### EXERCISE DETAILS:
Work out how many lines in the records contain the word "Right", and give that number alone.

### THE DATA:
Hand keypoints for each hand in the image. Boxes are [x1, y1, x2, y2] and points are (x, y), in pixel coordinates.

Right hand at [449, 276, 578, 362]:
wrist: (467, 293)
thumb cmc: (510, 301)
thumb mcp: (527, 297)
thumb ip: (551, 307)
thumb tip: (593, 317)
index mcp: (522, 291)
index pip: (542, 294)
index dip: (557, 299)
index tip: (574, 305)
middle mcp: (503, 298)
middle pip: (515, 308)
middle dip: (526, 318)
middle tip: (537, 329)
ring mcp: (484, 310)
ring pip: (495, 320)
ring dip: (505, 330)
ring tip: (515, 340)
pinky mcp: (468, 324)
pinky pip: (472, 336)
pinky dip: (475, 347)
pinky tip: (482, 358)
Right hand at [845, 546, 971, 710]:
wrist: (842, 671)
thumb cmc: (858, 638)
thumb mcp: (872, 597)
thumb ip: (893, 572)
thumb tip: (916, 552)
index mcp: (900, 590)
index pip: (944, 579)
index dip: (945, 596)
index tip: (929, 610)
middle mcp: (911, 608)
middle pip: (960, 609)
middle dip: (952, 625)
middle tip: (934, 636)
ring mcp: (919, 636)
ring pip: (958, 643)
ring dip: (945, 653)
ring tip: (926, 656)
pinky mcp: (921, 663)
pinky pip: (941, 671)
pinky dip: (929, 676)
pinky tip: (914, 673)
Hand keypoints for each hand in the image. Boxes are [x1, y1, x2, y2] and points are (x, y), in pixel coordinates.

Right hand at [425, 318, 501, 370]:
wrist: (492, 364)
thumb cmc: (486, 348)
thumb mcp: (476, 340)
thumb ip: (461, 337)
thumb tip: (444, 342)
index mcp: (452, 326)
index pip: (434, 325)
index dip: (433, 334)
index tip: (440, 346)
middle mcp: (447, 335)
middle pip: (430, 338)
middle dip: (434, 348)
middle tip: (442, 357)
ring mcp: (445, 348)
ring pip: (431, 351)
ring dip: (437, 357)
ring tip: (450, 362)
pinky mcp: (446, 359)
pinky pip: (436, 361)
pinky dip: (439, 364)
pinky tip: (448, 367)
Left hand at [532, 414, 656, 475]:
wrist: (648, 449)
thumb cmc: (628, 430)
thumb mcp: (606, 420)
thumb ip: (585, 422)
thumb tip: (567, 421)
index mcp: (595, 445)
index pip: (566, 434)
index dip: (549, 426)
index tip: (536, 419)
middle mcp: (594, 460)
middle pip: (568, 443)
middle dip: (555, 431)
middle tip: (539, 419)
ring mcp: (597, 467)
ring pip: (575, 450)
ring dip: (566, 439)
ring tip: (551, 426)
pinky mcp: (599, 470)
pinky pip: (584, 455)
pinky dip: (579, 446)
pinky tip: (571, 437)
...
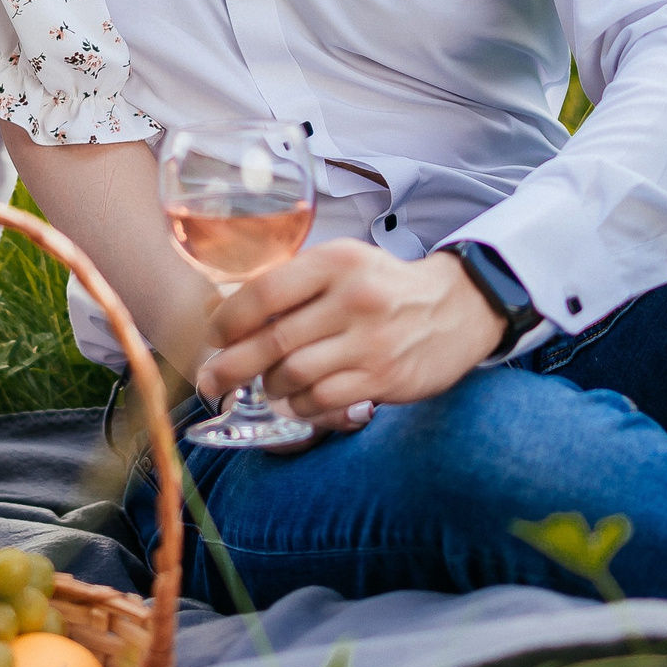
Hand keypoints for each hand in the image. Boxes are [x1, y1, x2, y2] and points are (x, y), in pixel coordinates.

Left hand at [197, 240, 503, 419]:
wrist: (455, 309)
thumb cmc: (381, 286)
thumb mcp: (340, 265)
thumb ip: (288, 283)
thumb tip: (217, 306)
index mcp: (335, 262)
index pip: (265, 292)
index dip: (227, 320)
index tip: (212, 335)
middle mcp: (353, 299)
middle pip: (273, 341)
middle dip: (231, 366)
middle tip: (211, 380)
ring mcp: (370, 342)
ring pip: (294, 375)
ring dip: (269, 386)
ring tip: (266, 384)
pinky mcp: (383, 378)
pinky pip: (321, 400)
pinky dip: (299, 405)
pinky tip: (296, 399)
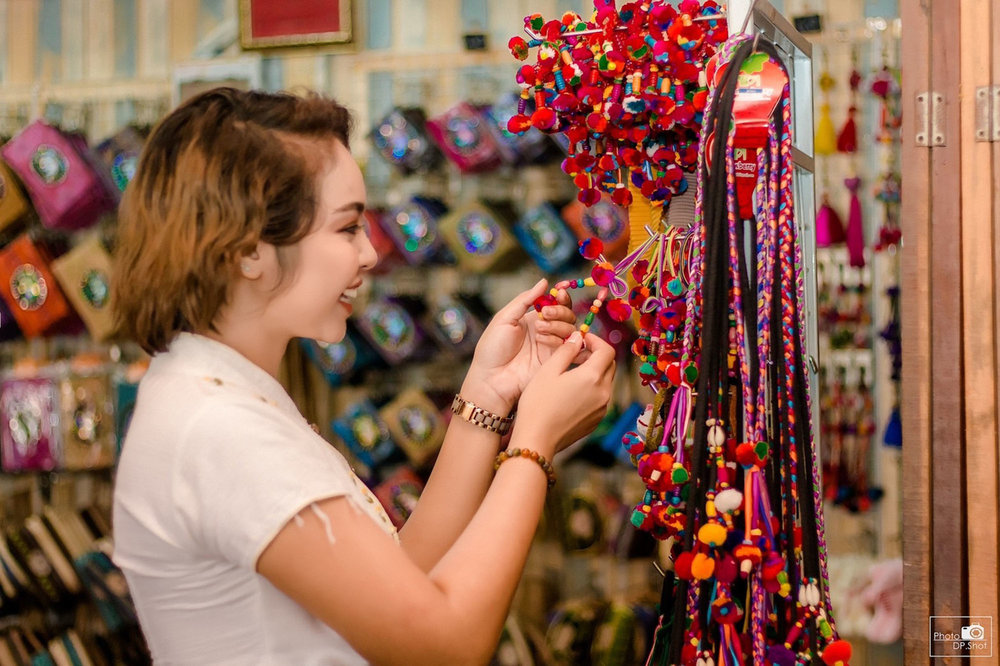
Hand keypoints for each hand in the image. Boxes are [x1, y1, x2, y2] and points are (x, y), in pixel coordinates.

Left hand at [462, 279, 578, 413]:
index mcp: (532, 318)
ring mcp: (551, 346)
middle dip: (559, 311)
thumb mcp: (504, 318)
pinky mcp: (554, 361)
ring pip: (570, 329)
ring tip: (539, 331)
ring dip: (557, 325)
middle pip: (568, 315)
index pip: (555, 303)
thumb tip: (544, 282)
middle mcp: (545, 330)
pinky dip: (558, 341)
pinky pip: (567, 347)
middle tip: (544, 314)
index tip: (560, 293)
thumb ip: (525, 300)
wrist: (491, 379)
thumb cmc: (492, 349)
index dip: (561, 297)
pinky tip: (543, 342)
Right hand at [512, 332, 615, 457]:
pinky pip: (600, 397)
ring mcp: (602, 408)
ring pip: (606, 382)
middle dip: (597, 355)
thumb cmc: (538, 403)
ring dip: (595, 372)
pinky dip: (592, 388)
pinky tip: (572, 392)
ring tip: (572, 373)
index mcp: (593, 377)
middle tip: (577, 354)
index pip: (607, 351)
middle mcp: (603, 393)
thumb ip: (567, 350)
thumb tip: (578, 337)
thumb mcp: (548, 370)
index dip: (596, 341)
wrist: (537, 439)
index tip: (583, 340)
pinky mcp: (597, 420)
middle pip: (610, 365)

### TASK OUTPUT:
4